**Metin Bloğu:**
OSMANLI HALICILIĞININ I. DÜNYA SAVAŞI YILLARINDAKİ DURUMUNA DAİR RAPOR

Arış · 2024, Sayı 24 · Sayfa: 66-85 · DOI: 10.32704/akmbaris.2024.192.
Tam Metin
Bu çalışma, İzmir Mıntıkası İktisat Müdüriyeti tarafından hazırlanan bir rapor çerçevesinde Osmanlı halıcılığının I. Dünya Savaşı yıllarındaki durumunu ele almaktadır. Halıcılığa dair on altı sayfalık bu rapor 14 Nisan 1917 tarihli olup vilayet makamına ve Ticaret ve Ziraat Nezaretine sunulmak üzere hazırlanmıştır. Raporda Osmanlı halıcılığının mevcut durumu, Osmanlı’daki büyük halıcılık merkezleri, Osmanlı halılarının kalite bakımından sınıflandırılması, Osmanlı halılarının İran halıları karşısındaki vaziyeti, Osmanlı halılarında kullanılan boyalar, halıların ticari değeri, halıların imal şekli, halı imalindeki ücretler ve halıcılığın memleket için faydaları üzerinde durulmuştur. Raporda ayrıca Şark Halı Kumpanyası’nın kuruluşu, çeşitli şehirlerde örgütlenmesi ve çalışma şekli, Osmanlı siyasi ve iktisadi hayatına verdiği zararlar ve halıcılığa kazandırdıkları ele alınmıştır. Rapor bir sonuç ile bitmekte ve burada halıcılığın geliştirilmesi için nezaretçe yapılması gereken hususlar maddeler halinde zikredilmektedir. Şark Halı Kumpanyası’nın tekel şeklindeki faaliyetinin Osmanlı halıcılığına verdiği zararın önlenmesi için milli bir şirketin kurulmasının neden gerekli olduğu, Osmanlı halılarının dünya piyasasında hangi mekanlarda tercih edildiği, Anadolu’da halı üretim modelleri, Şark Halı Kumpanyası’nın Osmanlı halılarını nasıl yurt dışına ihraç ettiği hususu raporda zikredilen hususlardandır. Belirtilen bu hususlara dair müdüriyetin düşünceleri raporda farklı başlıklar altında ele alınmıştır. Çalışmada kullanılan başlıklar rapordakilere uyumlu olarak verilmiş, bu başlıklarda anlamı bozmayacak şekilde değişiklikler yapılmış ve konuya dair zikredilen bilgiler sadeleştirilerek sunulmuştur. Çalışmada ayrıca raporda verilen bilgilerin doğruluk değeri mevcut literatür çerçevesinde değerlendirmiştir.

**Listelenen Öğeler:**
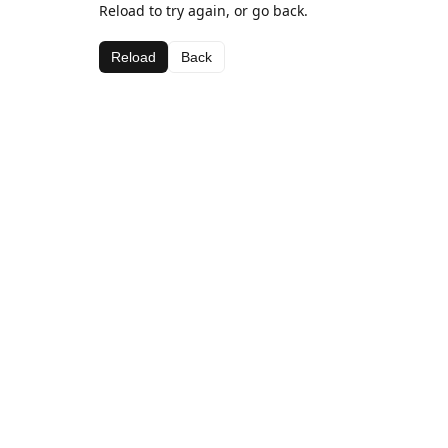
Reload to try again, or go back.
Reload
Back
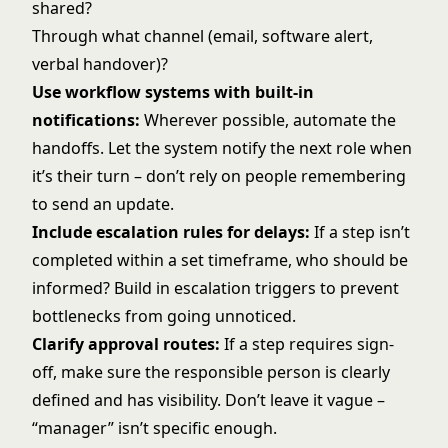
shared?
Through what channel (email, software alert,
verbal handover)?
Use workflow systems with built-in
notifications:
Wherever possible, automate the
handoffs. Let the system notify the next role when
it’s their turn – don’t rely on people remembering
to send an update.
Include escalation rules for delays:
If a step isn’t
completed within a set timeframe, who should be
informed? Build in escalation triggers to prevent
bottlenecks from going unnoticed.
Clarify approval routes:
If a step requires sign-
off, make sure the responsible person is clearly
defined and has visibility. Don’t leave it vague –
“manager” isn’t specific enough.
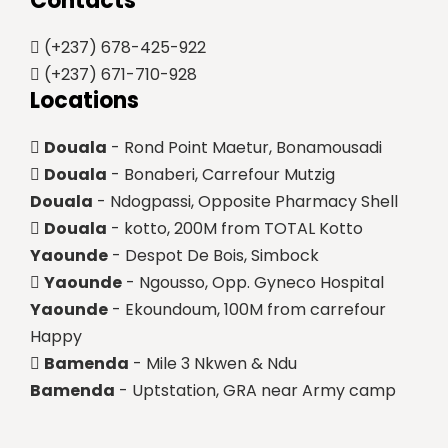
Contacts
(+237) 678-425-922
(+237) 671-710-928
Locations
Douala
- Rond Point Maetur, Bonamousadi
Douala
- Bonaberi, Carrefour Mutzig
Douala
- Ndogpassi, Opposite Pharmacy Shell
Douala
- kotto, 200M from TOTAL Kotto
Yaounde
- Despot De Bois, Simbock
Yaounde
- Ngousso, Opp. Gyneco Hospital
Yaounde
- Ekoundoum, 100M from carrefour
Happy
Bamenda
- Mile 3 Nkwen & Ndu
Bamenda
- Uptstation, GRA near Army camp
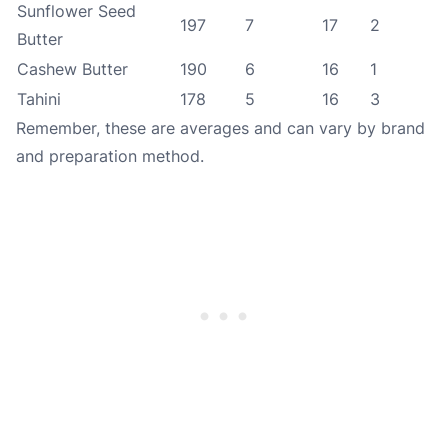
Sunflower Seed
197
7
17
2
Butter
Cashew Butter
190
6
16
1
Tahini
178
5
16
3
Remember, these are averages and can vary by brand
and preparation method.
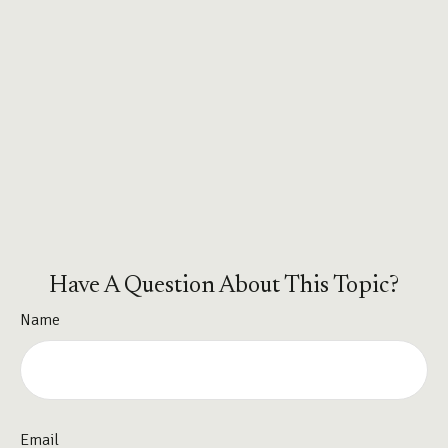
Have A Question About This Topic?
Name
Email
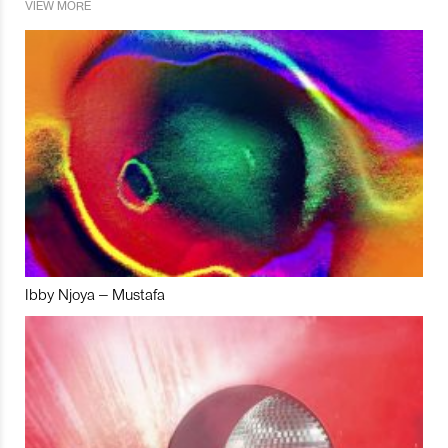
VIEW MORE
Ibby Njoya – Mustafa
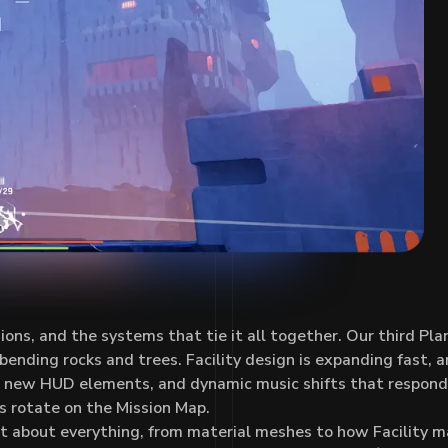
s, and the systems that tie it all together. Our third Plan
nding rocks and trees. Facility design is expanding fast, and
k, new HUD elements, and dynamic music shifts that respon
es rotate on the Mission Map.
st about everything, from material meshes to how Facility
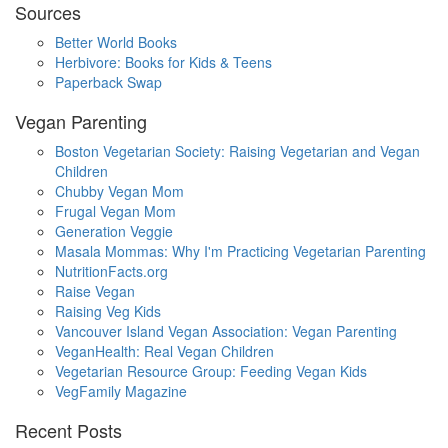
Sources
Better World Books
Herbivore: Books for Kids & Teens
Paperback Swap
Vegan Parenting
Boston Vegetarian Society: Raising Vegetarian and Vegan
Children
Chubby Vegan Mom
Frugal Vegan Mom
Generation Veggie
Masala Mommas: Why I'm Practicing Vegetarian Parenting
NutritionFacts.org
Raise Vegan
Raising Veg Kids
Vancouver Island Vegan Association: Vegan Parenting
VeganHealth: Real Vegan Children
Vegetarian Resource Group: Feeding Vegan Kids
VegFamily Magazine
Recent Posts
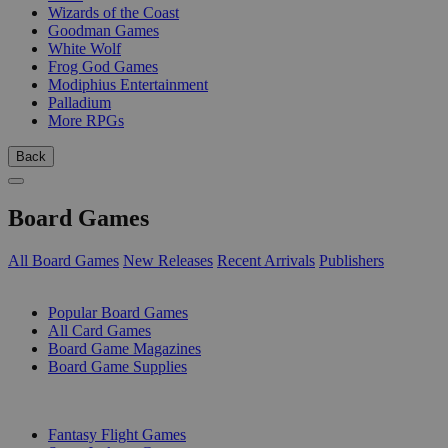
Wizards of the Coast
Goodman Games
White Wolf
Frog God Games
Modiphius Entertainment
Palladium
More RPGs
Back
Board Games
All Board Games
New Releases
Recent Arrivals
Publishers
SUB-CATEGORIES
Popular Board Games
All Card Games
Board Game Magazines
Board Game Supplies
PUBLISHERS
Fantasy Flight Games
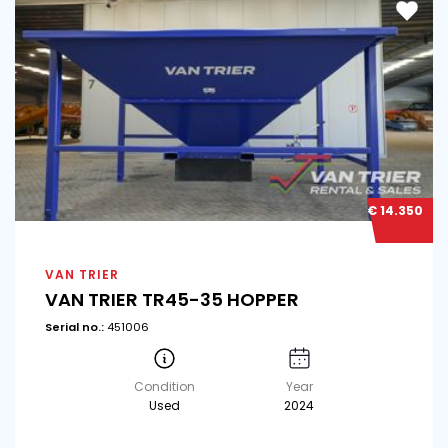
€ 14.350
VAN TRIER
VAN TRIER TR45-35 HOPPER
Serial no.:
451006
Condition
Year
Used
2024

**Görev:**
Osmanlı halıcılığı raporunu tanıtan metinde, "hususu raporda zikredilen hususlardandır" ifadesiyle biten cümlede sayılan konuları tek tek sıralayın.

**Cevap:**
- Şark Halı Kumpanyası'nın tekel şeklindeki faaliyetinin Osmanlı halıcılığına verdiği zararın önlenmesi için milli bir şirketin kurulmasının neden gerekli olduğu
- Osmanlı halılarının dünya piyasasında hangi mekânlarda tercih edildiği
- Anadolu'da halı üretim modelleri
- Şark Halı Kumpanyası'nın Osmanlı halılarını nasıl yurt dışına ihraç ettiği